For stock outflows, like the transition from healthy to infected, the Binomial distribution may be the appropriate choice. This randomness in flows means there’s additional variance around the deterministic course, and the model can explore a wider set of trajectories.

There’s one other interesting feature, particularly evident in this last graph: uncertainty around the mean (i.e. the geometric standard deviation) varies quite a bit. Initially, uncertainty increases with time – as Yogi Berra said, “It’s tough to make predictions, especially about the future.” In the early stages of the disese (2003-2008 say), numbers are small and random events affect the timing of takeoff of the disease, amplified by future positive feedback. A deterministic disease model with reproduction ratio R0>1 can only grow, but in a stochastic model luck can cause the disease to go extinct or bumble around 0 prevalence for a while before emerging into growth. Towards the end of this simulation, the confidence bounds narrow. There are two reasons for this: negative feedback is starting to dominate as the disease approaches saturation prevalence, and at the same time the normalized standard deviation of the sampling errors and randomness in deer dynamics is decreasing as the numbers become larger (essentially with 1/sqrt(n)).

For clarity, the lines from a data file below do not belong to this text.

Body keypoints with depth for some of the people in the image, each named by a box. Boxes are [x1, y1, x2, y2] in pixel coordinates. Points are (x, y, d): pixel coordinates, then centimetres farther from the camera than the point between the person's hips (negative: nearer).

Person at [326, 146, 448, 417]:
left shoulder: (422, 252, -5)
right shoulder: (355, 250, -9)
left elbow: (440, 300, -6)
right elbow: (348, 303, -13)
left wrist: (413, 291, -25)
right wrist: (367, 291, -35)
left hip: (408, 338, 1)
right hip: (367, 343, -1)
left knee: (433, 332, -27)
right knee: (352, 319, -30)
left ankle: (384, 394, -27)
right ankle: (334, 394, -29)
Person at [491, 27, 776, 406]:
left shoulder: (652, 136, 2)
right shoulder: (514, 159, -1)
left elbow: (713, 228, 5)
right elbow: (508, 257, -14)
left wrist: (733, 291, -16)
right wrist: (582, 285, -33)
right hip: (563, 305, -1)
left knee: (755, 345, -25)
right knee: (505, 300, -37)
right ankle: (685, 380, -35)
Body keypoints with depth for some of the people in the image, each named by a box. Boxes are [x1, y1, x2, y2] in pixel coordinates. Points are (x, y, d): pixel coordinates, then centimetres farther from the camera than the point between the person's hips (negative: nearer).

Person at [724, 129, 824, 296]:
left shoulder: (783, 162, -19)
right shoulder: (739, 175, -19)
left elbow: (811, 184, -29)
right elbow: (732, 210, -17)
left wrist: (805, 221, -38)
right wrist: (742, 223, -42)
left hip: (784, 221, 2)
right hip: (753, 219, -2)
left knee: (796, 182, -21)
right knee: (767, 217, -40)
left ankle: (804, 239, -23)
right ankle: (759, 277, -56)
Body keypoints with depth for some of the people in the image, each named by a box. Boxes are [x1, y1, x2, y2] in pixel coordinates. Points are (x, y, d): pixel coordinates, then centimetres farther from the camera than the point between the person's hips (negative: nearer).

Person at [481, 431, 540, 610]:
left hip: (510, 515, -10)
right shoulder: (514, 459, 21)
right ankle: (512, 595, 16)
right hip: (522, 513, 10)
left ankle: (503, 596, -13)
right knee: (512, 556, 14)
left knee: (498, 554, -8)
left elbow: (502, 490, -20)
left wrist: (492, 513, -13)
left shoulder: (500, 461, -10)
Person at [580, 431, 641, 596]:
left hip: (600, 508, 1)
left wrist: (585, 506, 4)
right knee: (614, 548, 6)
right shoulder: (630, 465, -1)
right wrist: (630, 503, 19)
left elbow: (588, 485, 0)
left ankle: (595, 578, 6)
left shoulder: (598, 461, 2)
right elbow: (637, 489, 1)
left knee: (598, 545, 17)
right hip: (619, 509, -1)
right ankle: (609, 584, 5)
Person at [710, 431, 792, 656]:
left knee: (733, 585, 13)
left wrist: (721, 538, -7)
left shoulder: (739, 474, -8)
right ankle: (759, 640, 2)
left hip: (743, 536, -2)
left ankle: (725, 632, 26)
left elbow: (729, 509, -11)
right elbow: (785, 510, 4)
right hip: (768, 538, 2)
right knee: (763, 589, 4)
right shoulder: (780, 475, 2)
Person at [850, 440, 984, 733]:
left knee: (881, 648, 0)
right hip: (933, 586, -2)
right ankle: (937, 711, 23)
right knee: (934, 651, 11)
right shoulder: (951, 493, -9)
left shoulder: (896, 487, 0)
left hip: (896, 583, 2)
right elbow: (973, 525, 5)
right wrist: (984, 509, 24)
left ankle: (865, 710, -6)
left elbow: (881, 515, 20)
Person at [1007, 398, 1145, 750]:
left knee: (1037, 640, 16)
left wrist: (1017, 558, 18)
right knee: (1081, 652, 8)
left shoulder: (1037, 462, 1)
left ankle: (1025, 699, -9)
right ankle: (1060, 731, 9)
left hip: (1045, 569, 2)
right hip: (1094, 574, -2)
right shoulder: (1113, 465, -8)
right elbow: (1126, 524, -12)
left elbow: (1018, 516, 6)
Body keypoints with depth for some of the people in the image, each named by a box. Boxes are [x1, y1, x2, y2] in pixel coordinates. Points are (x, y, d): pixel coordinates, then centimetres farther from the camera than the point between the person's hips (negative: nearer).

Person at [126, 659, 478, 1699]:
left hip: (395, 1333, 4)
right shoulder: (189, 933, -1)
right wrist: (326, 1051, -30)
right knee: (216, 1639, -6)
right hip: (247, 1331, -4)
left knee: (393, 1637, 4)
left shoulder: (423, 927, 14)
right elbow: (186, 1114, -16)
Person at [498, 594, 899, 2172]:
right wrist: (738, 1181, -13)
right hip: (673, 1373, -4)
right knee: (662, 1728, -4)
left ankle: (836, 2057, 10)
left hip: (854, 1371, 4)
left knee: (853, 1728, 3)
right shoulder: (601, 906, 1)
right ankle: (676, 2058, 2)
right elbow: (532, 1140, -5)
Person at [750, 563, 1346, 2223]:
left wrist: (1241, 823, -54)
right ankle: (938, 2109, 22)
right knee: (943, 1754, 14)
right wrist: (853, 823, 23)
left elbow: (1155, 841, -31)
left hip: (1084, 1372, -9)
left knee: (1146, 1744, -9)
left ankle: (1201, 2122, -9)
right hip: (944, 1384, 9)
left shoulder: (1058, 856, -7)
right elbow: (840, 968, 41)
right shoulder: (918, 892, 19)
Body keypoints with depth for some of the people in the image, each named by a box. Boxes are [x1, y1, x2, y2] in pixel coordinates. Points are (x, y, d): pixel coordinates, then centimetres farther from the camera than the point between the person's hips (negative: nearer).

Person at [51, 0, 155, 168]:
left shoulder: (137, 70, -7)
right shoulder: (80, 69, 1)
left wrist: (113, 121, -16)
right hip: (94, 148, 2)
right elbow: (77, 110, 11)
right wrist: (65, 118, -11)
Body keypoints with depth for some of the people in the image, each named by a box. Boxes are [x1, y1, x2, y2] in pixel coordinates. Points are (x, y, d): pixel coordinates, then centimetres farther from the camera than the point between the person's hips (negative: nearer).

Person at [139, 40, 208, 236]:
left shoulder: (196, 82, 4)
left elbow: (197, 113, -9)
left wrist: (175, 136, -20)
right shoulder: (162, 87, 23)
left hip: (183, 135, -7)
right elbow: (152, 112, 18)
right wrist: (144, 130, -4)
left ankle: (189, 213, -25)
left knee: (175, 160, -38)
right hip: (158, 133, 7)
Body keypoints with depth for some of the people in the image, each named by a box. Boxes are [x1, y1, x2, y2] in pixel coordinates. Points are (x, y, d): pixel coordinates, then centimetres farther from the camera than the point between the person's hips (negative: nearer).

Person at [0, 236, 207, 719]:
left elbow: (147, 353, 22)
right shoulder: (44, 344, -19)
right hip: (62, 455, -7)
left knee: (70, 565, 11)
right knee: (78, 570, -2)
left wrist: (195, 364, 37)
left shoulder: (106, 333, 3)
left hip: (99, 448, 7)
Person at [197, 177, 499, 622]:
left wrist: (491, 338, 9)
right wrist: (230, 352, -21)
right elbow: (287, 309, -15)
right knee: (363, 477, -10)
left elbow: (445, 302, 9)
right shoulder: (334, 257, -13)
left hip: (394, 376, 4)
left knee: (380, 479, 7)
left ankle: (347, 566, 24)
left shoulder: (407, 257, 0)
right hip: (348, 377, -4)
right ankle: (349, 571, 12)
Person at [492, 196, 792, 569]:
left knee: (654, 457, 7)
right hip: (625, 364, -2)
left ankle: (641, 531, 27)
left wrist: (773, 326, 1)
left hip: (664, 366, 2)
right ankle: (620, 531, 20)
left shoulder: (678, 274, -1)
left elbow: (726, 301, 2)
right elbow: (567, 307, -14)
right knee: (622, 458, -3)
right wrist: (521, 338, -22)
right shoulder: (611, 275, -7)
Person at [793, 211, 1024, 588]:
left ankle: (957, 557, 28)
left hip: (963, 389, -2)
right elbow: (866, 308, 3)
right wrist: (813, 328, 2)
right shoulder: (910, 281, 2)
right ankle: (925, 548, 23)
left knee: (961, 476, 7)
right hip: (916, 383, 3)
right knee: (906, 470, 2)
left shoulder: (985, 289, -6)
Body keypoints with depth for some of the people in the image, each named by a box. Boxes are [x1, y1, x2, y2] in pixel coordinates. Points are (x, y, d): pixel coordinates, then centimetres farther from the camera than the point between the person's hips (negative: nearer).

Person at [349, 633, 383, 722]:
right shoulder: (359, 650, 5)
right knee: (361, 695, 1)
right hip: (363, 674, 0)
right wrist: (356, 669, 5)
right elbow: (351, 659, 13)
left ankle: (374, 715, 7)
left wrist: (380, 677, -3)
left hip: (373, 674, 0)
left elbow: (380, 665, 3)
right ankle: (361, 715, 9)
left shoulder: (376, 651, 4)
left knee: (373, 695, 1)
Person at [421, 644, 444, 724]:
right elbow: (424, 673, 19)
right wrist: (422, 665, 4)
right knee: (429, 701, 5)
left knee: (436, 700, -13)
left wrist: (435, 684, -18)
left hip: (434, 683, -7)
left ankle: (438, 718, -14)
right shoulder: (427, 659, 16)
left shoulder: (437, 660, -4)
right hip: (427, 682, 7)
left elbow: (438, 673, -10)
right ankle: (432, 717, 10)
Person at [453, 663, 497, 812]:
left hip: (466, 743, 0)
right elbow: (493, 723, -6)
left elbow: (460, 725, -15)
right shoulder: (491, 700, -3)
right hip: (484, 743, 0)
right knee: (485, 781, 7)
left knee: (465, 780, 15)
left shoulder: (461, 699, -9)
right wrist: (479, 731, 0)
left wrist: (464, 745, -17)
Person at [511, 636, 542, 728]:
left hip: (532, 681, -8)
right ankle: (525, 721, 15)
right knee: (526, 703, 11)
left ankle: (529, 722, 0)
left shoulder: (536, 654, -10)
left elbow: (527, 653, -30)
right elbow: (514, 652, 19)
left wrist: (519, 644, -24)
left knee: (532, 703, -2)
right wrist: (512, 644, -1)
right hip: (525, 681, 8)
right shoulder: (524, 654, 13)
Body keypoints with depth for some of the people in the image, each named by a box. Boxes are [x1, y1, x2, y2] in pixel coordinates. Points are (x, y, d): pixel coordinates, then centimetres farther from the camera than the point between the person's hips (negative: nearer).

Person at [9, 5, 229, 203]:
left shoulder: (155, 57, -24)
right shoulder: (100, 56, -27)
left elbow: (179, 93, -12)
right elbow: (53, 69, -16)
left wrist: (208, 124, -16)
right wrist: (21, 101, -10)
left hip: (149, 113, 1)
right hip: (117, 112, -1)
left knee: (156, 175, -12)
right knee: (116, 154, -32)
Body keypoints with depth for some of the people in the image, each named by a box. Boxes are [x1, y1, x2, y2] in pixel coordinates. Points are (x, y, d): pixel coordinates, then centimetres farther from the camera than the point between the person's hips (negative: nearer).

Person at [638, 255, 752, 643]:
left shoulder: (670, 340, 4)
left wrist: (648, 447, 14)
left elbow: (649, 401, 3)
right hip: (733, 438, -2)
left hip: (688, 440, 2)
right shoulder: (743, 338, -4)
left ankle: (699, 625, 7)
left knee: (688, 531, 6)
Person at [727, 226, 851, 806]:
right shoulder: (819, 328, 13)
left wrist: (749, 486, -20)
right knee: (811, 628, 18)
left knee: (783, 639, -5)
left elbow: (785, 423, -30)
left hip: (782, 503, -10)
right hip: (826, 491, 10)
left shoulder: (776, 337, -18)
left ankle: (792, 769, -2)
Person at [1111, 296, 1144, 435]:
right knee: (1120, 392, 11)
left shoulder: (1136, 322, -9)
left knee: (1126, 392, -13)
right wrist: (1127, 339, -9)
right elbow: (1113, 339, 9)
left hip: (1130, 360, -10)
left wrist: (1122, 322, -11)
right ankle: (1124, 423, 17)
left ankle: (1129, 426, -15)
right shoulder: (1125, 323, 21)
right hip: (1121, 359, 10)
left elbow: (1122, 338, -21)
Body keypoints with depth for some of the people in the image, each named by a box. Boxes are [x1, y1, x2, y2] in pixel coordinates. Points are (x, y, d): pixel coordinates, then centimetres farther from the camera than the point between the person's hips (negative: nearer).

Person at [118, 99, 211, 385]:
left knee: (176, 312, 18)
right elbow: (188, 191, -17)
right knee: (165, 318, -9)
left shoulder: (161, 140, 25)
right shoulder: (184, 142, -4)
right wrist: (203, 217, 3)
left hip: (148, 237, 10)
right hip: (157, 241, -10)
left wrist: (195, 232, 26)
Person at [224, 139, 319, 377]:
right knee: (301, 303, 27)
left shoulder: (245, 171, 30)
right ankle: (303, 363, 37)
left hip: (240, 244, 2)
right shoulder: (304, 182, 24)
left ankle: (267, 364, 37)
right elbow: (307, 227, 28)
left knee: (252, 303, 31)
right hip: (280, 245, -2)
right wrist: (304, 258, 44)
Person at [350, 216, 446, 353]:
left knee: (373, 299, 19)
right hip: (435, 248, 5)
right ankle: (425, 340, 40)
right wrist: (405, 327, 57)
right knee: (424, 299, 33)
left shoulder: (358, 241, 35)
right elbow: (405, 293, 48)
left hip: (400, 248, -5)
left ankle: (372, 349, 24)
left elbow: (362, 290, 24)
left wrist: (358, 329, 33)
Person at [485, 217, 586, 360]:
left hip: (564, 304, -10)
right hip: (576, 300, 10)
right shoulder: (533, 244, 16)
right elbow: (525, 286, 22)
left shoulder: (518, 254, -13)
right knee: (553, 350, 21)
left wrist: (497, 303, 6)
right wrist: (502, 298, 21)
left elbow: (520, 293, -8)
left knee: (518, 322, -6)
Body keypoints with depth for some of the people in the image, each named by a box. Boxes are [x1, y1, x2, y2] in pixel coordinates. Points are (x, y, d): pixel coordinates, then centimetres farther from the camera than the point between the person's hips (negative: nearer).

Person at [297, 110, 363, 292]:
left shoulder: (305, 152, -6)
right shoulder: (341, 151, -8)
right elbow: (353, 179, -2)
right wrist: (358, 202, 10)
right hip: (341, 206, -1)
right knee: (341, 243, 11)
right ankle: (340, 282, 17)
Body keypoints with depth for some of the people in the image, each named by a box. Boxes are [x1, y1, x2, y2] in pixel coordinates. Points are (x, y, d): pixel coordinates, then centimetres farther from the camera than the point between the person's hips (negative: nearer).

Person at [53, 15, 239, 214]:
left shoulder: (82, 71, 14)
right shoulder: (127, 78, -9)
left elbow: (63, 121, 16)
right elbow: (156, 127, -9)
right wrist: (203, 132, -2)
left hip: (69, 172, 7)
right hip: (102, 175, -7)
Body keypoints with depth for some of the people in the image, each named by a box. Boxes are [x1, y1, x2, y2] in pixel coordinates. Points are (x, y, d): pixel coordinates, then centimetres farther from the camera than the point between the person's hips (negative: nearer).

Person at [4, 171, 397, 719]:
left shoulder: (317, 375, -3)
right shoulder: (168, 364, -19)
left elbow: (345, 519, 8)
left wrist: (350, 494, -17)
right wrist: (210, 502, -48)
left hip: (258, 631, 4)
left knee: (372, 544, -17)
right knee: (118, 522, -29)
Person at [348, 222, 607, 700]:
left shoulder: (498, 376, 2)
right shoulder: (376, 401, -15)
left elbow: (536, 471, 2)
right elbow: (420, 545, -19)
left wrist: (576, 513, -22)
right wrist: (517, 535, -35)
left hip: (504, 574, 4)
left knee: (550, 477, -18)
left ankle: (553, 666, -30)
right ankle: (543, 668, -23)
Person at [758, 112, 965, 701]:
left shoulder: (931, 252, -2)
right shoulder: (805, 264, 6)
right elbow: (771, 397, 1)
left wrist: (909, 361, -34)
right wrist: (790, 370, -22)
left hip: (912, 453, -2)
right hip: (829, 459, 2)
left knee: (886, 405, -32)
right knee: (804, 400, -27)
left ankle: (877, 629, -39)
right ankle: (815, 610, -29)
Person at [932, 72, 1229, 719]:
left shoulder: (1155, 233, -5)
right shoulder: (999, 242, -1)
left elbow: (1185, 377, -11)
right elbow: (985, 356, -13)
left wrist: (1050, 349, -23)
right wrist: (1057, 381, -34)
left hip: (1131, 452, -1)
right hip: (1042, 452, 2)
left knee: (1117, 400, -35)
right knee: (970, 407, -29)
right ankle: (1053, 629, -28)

This is not uncommon in real systems. For example, you may be unsure where a chaotic pendulum will be in it’s swing a minute from now. But you can be pretty sure that after an hour or a day it will be hanging idle at dead center. However, this might not remain true when you broaden the boundary of the system to include additional feedbacks or disturbances. In this CWD model, for example, there’s some additional feedback from human behavior (not in the statistical model, but in the full version) that conditions the eventual saturation point, perhaps preventing convergence of uncertainty.